Bagaimana dengan Angkatan Udara, pesawat tempur umumnya dibagi dua yaitu jenis fighter (FGA, Fighter Ground Attack dan FTR, Fighter) yang dilengkapi dengan perlengkapan persenjataan dan bombers membawa senjata atau bom dengan beban yang bervariasi. Sedangkan helikopter terbagi dalam Armed helicopter, Attack, Combat , Assault (sergap) dan transportasi. Berdasarkan Military balance 2008 TNI-AU memiliki Indonesia memiliki Fighter sebanyak 8 pesawat jenis F-5 E

Tiger II dan 4 pesawat jenis 4f-5F Tiger II dan FGA Sukoi 2 pesawat jenis 30 MKI

serta 2 Su-27 SK, 7 F-16A dan 3 F-16 B. Sedangkan RSAF (Republic of Singapura Air Force) mempunyai jenis FGA 51pesawat F-16 C, 28 pesawat F-5S Tiger II dan 9 pesawat F-5T Tiger II. Jadi kalau dihitung secara keseluruhan Indonesia hanya memiliki pesawat Combat dan helikopter 148 pesat dan Singapura 172 pesawat 79 .

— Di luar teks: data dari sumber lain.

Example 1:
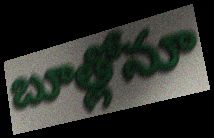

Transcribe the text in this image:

బూత్లోనూ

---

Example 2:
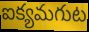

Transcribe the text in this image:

ఐక్యమగుట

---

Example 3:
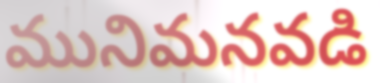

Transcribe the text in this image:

మునిమనవడి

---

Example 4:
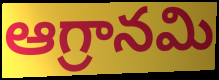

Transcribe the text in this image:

ఆగ్రానమి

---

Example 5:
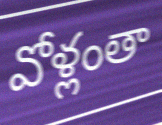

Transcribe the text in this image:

వోళ్లంతా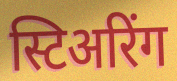
स्टिअरिंग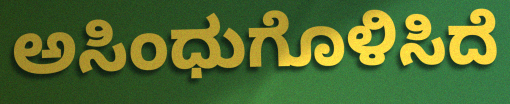
ಅಸಿಂಧುಗೊಳಿಸಿದೆ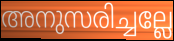
അനുസരിച്ചല്ലേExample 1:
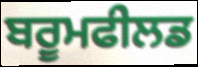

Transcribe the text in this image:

ਬਰੂਮਫੀਲਡ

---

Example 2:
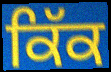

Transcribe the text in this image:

ਕਿੱਕ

Bila dilihat dari alat utama sistem persenjataan yang terdiri dari darat, laut dan udara dapat dijelaskan sebagai berikut secara kuantitas dan kualitas kita jauh ketinggalan dari negara Singapura, Kendaraan tempur Indonesia mempunyai 859 kendaraan dan Singapura 2029 kendaraan, Senjata Arteleri Indonesia mempunyai 2010 dan Singapura 1971, Kapal tempur Angkatan Laut Indonesia 202 kapal Singapura 86 kapal, Pesawat tempur Angkatan Udara Indonesia 143 pesawat dan Singapura 172 pesawat .

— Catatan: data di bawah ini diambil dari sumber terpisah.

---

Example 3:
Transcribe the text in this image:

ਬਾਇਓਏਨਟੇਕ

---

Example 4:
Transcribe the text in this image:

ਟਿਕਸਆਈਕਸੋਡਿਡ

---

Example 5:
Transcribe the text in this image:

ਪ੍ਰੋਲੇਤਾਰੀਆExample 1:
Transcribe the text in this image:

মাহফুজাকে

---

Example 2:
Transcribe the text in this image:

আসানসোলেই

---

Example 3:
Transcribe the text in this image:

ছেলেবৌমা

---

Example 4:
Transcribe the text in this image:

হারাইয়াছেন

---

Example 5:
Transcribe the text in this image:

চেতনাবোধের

Mengapa Singapura sebagai negara kecil yang luasnya hampir sama dengan Jakarta tetapi mempunyai alutsista yang begitu mutakhir dan canggih , jawaban yang masuk logika diberikan oleh Huxley dalam tulisannya berjudul ” Singapura’s

Starategy Out-look and Defense Policy”, menyatakan bahwa Singapura sebagai negara kota harus memiliki posisi tawar di Asia tenggara terutama dengan negara Indonesia dan Malaysia, maka SAF (Singapura Armed Forces) harus kuat dan memiliki kredibilitas di asia Tenggara tidak terbatas untuk mendukung kepentingan politik pemerintah Singapura, namun juga menjaga keamanan regional . Maka semenjak tahun 1990 kebijakan luar negeri Singapura dibangun secara luas sebagai bentuk Soft Politics yang didasarkan pada kekuatan ekonomi, teknologi dan militer serta keterlibatannya didalam organisasi dunia termasuk PBB 80.